I never get tired of this fascinating Italian-American Horatio Alger story. My interest began several years ago when I discovered that Bank of America was originally the Bank of Italy, started by a young man named Amedeo Giannini, the son of Italian immigrants. In my curiosity to discover more about this fact I soon learned of one of the most fascinating and generous men I've never heard of. While gathering all these bits and pieces of information I had no idea that I would discover the man who would turn out to be the inspiration for the character of George Bailey in Frank Capra's classic holiday film, It’s a Wonderful Life.
Amedeo Giannini started the Bank of Italy in a converted saloon in San Francisco at 9 am on Monday, October 17, 1904. On the first day, 28 deposits totalled $8,780. The equivilant of $37,486 today. When an earthquake struck in 1907, he ran his bank from a plank in the street. Ironically, the word “bank” is from the Italian word “banca”, meaning a bench or counter. The news quickly spread about his commitment to previously underserved members of the community such as the working class, immigrant populations, and small businesses. Giannini changed the name to Bank of America in 1928 and by 1929, the bank was strong enough to withstand the Great Depression stock crash. Matter of fact, at the height of the depression in 1932, Bank of America financed the construction of the Golden Gate Bridge.

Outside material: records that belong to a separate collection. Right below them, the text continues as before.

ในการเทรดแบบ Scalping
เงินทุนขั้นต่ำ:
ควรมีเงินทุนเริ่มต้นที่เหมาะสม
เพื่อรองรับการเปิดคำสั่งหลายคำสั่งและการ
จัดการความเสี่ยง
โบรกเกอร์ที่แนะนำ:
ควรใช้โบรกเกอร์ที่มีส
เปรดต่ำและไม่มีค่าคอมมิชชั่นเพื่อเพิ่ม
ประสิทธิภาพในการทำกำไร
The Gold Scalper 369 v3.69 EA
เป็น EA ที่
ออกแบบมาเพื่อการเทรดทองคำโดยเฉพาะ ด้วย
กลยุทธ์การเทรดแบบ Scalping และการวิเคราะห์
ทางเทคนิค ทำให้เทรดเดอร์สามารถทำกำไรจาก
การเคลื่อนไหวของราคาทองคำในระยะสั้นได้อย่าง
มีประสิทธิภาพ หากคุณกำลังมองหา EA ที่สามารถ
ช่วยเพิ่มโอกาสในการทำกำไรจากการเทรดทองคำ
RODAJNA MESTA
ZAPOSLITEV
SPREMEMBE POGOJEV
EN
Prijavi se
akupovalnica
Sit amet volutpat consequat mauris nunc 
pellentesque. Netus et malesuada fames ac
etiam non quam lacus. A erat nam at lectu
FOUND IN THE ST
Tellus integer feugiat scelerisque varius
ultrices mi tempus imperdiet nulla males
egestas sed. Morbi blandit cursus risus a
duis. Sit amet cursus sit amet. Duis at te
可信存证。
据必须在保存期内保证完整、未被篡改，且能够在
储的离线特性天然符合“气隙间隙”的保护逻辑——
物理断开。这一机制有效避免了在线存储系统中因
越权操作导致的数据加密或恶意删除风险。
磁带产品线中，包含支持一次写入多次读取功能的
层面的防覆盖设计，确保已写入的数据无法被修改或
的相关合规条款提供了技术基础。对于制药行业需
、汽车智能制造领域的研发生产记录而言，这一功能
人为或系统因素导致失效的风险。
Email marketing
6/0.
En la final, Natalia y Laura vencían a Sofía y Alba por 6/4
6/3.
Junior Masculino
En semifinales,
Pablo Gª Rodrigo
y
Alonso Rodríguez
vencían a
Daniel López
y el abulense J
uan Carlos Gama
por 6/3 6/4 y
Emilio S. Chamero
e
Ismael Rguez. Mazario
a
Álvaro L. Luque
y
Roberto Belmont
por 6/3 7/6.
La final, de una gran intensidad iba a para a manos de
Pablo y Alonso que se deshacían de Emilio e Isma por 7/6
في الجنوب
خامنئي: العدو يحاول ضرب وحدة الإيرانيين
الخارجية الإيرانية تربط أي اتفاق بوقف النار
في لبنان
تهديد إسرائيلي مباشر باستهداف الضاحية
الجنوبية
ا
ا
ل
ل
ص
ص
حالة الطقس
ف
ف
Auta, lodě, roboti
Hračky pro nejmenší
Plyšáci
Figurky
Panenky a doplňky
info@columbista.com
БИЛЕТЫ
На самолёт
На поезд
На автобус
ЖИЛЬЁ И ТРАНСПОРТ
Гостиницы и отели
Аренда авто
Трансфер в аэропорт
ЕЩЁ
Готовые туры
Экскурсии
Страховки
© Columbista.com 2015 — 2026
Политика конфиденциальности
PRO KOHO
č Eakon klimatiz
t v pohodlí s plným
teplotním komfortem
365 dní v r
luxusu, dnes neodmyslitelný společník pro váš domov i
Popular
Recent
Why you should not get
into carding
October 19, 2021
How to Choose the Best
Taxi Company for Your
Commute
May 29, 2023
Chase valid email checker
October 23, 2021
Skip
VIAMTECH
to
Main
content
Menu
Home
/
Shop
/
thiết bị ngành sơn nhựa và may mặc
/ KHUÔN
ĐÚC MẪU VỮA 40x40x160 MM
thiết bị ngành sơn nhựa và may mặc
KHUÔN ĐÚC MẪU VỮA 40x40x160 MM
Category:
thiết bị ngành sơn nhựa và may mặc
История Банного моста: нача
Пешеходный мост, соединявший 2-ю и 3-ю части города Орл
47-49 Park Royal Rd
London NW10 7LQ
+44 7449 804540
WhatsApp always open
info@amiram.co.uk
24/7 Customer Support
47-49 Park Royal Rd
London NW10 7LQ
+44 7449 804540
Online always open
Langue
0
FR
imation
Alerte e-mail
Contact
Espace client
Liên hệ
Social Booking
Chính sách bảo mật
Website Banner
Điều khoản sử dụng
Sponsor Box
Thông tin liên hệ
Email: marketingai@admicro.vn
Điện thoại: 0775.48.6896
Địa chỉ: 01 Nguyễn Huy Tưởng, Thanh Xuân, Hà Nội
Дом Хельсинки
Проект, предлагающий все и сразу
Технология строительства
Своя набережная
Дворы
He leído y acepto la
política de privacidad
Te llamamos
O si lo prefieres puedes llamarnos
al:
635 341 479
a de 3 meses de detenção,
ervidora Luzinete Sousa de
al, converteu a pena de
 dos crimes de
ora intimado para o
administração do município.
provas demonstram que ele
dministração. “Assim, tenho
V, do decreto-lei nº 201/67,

In the early days of Hollywood, motion pictures were huge risk. Many lenders felt the fledgling medium was a fad and a sure money-loser. But not Giannini. In 1923, he created a motion-picture loan division, which backed such luminaries as Charlie Chaplin, Cecil B. DeMille, Douglas Fairbanks and Frank Capra, and financed hundreds of films, including such classics as West Side Story, Gone with the Wind and Lawrence of Arabia. Frank Capra was so impressed with Giannini's humility and generosity that he based the main character "George Bailey" in his 1946 film It’s a Wonderful Life on him. When Walt Disney couldn't get a loan to complete the first full-length animated film, Bank of America stepped in and lent Disney the $1.7 million he needed to finish Snow White and the Seven Dwarfs.